La cache du homard, 1

Je suis impudique, c’est entendu, mais l’impudique le plus bavard d’entre nous garde des immensités de mots non prononcés, de phrases pas dites, de pensées jamais formulées. Pas par goût du secret ou par retenue, parce qu’il est impossible de tout dire : nous sommes infinis et indicibles et je ne suis même plus si bavarde. La vie m’a roulée, back and forth, comme un caillou devenu galet, les premiers morceaux partent douloureusement, fendus par un grand choc, et puis le temps aidant, le travail se fait plus tranquillement.

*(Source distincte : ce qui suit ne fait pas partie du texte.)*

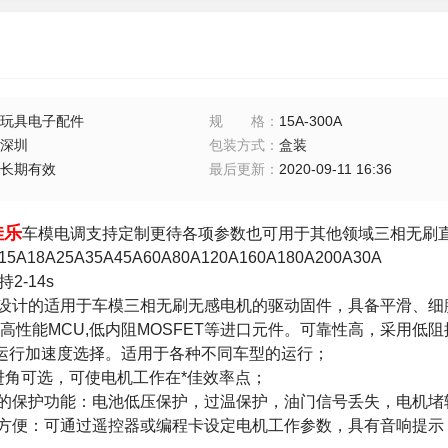
玩具电子配件
规格
：
15A-300A
深圳
包装方式
：
盒装
长期有效
最后更新
：
2020-09-11 16:36
佳乐
车模电调支持定制更待各项参数也可用于其他领域三相无刷
5A18A25A35A45A60A80A120A160A180A200A30A
2-14s
心设计的适用于车模三相无刷无感电机的驱动固件，具备平滑、细
用高性能MCU,低内阻MOSFET等进口元件。可靠性高，采用
种运行加速度选择。适用于各种不同车型的运行；
种进角可选，可使电机工作在*佳效率点；
善的保护功能：电池低压保护，过温保护，油门信号丢失，电机
用方便：可通过遥控器或编程卡设定电机工作参数，具有音响提示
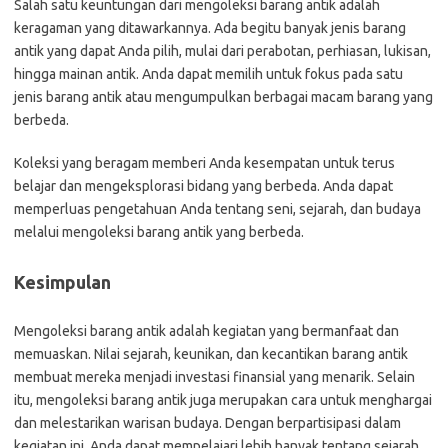
Salah satu keuntungan dari mengoleksi barang antik adalah
keragaman yang ditawarkannya. Ada begitu banyak jenis barang
antik yang dapat Anda pilih, mulai dari perabotan, perhiasan, lukisan,
hingga mainan antik. Anda dapat memilih untuk fokus pada satu
jenis barang antik atau mengumpulkan berbagai macam barang yang
berbeda.
Koleksi yang beragam memberi Anda kesempatan untuk terus
belajar dan mengeksplorasi bidang yang berbeda. Anda dapat
memperluas pengetahuan Anda tentang seni, sejarah, dan budaya
melalui mengoleksi barang antik yang berbeda.
Kesimpulan
Mengoleksi barang antik adalah kegiatan yang bermanfaat dan
memuaskan. Nilai sejarah, keunikan, dan kecantikan barang antik
membuat mereka menjadi investasi finansial yang menarik. Selain
itu, mengoleksi barang antik juga merupakan cara untuk menghargai
dan melestarikan warisan budaya. Dengan berpartisipasi dalam
kegiatan ini, Anda dapat mempelajari lebih banyak tentang sejarah,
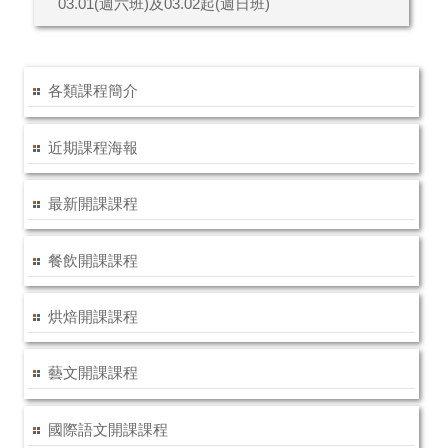
03.01(週六班)及03.02起(週日班)
各類課程簡介
近期課程海報
最新開課課程
餐飲開課課程
烘焙開課課程
藝文開課課程
國際語文開課課程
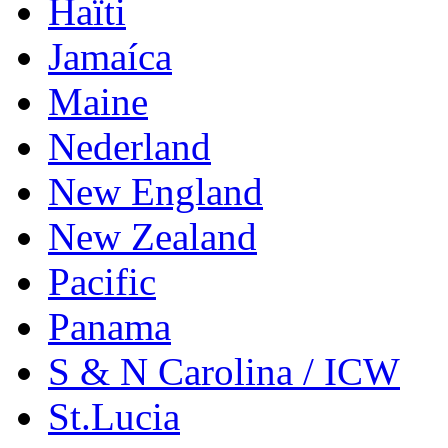
Haïti
Jamaíca
Maine
Nederland
New England
New Zealand
Pacific
Panama
S & N Carolina / ICW
St.Lucia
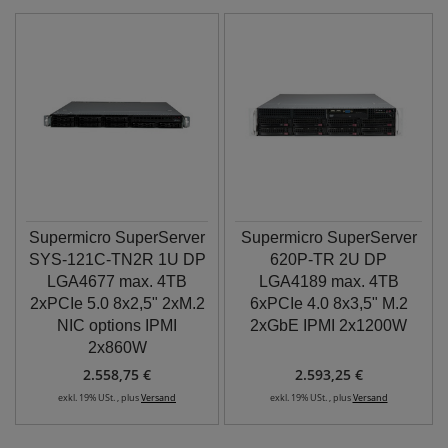
Supermicro SuperServer
Supermicro SuperServer
SYS-121C-TN2R 1U DP
620P-TR 2U DP
LGA4677 max. 4TB
LGA4189 max. 4TB
2xPCIe 5.0 8x2,5" 2xM.2
6xPCIe 4.0 8x3,5" M.2
NIC options IPMI
2xGbE IPMI 2x1200W
2x860W
2.558,75 €
2.593,25 €
exkl. 19% USt. , plus
Versand
exkl. 19% USt. , plus
Versand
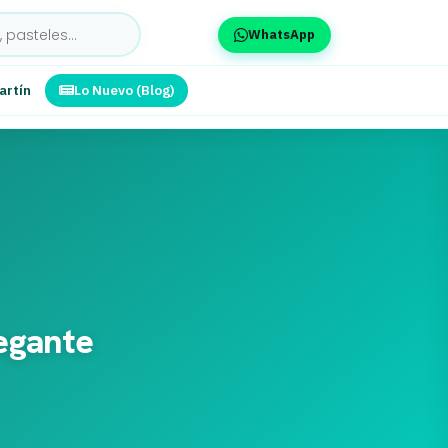
WhatsApp
artín
Lo Nuevo (Blog)
legante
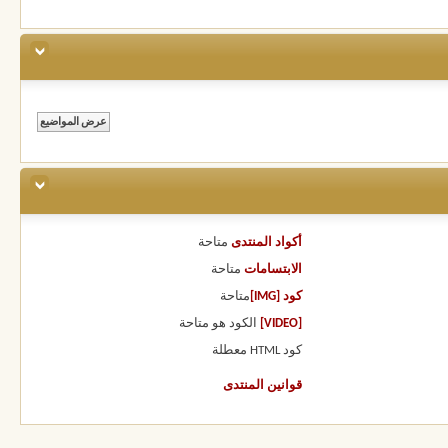
أكواد المنتدى
متاحة
الابتسامات
متاحة
كود [IMG]
متاحة
[VIDEO]
الكود هو
متاحة
كود HTML
معطلة
قوانين المنتدى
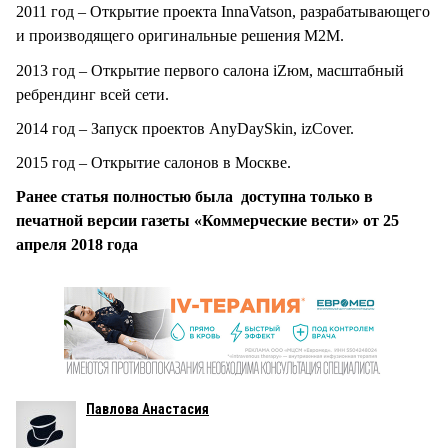
2011 год – Открытие проекта InnaVatson, разрабатывающего
и производящего оригинальные решения М2М.
2013 год – Открытие первого салона iZюм, масштабный
ребрендинг всей сети.
2014 год – Запуск проектов AnyDaySkin, izCover.
2015 год – Открытие салонов в Москве.
Ранее статья полностью была доступна только в
печатной версии газеты «Коммерческие вести» от 25
апреля 2018 года
Павлова Анастасия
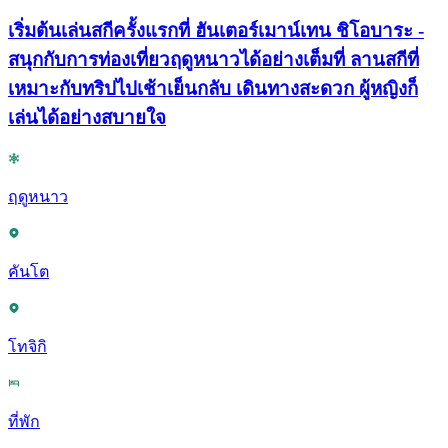
เริ่มต้นเล่นสกีครั้งแรกที่ ฮันเตอร์เมาน์เทน ชิโอบาระ -
สนุกกับการท่องเที่ยวฤดูหนาวได้อย่างเต็มที่ ลานสกีที่
เหมาะกับทริปไปเช้าเย็นกลับ เดินทางสะดวก ผู้หญิงก็
เล่นได้อย่างสบายใจ
ฤดูหนาว
คันโต
โทจิกิ
ที่พัก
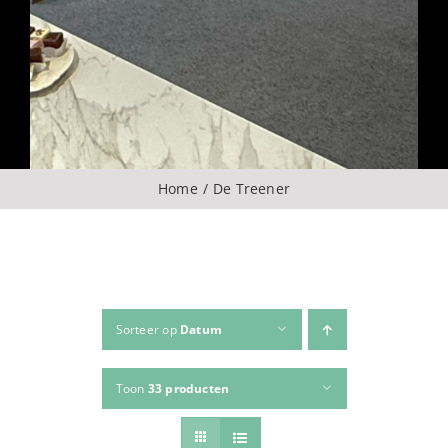
Over ons
CONTACT
ZOEKEN
Home
De Treener
NAAR:
Sorteer op
Datum
Toon
33 producten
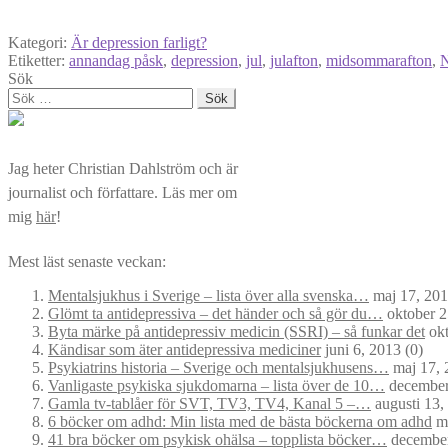
Kategori:
Är depression farligt?
Etiketter:
annandag påsk
,
depression
,
jul
,
julafton
,
midsommarafton
,
N
Sök
Sök
efter:
Jag heter Christian Dahlström och är
journalist och författare. Läs mer om
mig
här
!
Mest läst senaste veckan:
Mentalsjukhus i Sverige – lista över alla svenska…
maj 17, 20
Glömt ta antidepressiva – det händer och så gör du…
oktober 2
Byta märke på antidepressiv medicin (SSRI) – så funkar det
okt
Kändisar som äter antidepressiva mediciner
juni 6, 2013
(0)
Psykiatrins historia – Sverige och mentalsjukhusens…
maj 17, 
Vanligaste psykiska sjukdomarna – lista över de 10…
december
Gamla tv-tablåer för SVT, TV3, TV4, Kanal 5 –…
augusti 13,
6 böcker om adhd: Min lista med de bästa böckerna om adhd
ma
41 bra böcker om psykisk ohälsa – topplista böcker…
december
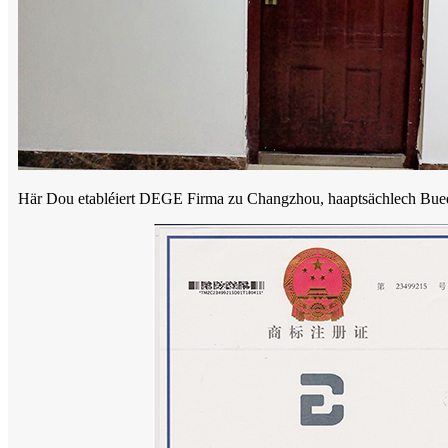
Här Dou etabléiert DEGE Firma zu Changzhou, haaptsächlech Bue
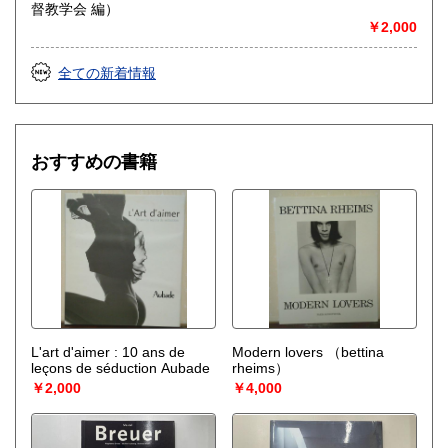
督教学会 編）
￥2,000
全ての新着情報
おすすめの書籍
L'art d'aimer : 10 ans de
Modern lovers
（bettina
leçons de séduction Aubade
rheims）
￥2,000
￥4,000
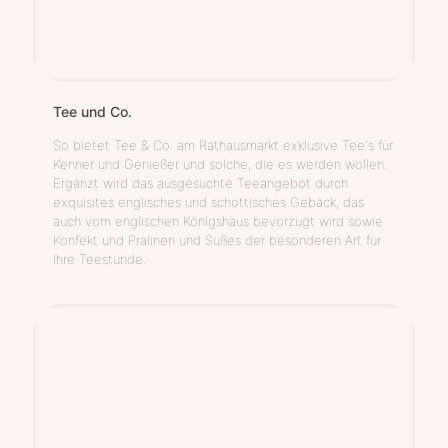
Tee und Co.
So bietet Tee & Co. am Rathausmarkt exklusive Tee's für
Kenner und Genießer und solche, die es werden wollen.
Ergänzt wird das ausgesuchte Teeangebot durch
exquisites englisches und schottisches Gebäck, das
auch vom englischen Königshaus bevorzugt wird sowie
Konfekt und Pralinen und Süßes der besonderen Art für
Ihre Teestunde.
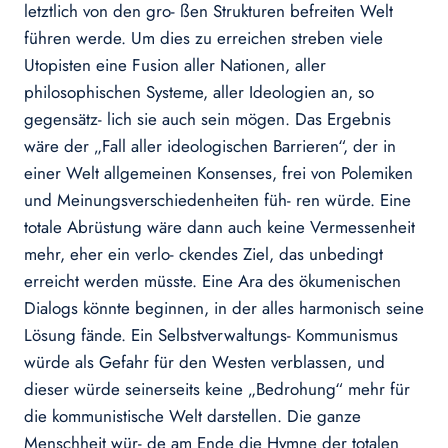
letztlich von den gro- ßen Strukturen befreiten Welt
führen werde. Um dies zu erreichen streben viele
Utopisten eine Fusion aller Nationen, aller
philosophischen Systeme, aller Ideologien an, so
gegensätz- lich sie auch sein mögen. Das Ergebnis
wäre der „Fall aller ideologischen Barrieren“, der in
einer Welt allgemeinen Konsenses, frei von Polemiken
und Meinungsverschiedenheiten füh- ren würde. Eine
totale Abrüstung wäre dann auch keine Vermessenheit
mehr, eher ein verlo- ckendes Ziel, das unbedingt
erreicht werden müsste. Eine Ara des ökumenischen
Dialogs könnte beginnen, in der alles harmonisch seine
Lösung fände. Ein Selbstverwaltungs- Kommunismus
würde als Gefahr für den Westen verblassen, und
dieser würde seinerseits keine „Bedrohung“ mehr für
die kommunistische Welt darstellen. Die ganze
Menschheit wür- de am Ende die Hymne der totalen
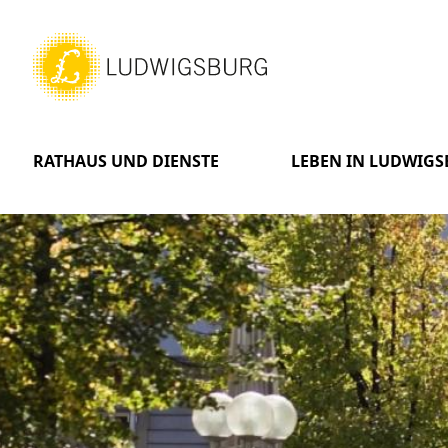
RATHAUS UND DIENSTE
LEBEN IN LUDWIG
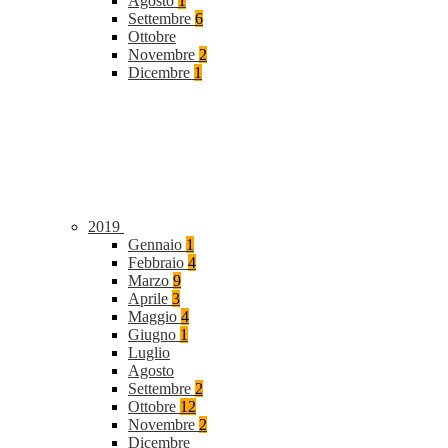
Agosto
1
Settembre
6
Ottobre
Novembre
2
Dicembre
1
2019
Gennaio
1
Febbraio
4
Marzo
9
Aprile
3
Maggio
4
Giugno
1
Luglio
Agosto
Settembre
2
Ottobre
12
Novembre
2
Dicembre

Je crois parfois que je suis très malade, je fais le compte de mes symptômes pour les présenter à un médecin que je n’appelle pas. C’est étrange un peu d’être devenue silencieuse, parce que j’ai toujours associé le silence et l’isolement. Peut-être que je suis très triste et que je ne le sais pas, peut-être seulement suis-je devenue lentement quelqu’un d’autre, depuis 17 ans que j’avais 17 ans, ce sont sans doute des choses qui arrivent. J’ai un compte Facebook pour suivre les gens que j’aime de loin et aux heures amères, je fais le tour de ceux que j’ai détestés ou admirés et perdus de vue et je les soupçonne de prétendre être heureux, être équilibrés, je leur en veux de sourire sur les photos. Aussi je passe des heures sur des sites de décoration, ou de mode, sans acheter, juste pour voir ces vies parfaites et parfaitement fausses, sans doute. Je développe une tendresse certaine pour la beauté et la fragilité du renard, prince absolument misérable qui mangera sans doute nos poules cet été. Je n’en veux à personne de son bonheur mais je me tiens loin de celui de certains, très aimés pourtant. Trop fragile, plus assez généreuse, je ne sais.

Cela passera – tout passe, oui. Fugacement, le petit fantôme, le fantôme de son fantôme, se tient toujours, un tout petit peu, entre le monde et moi.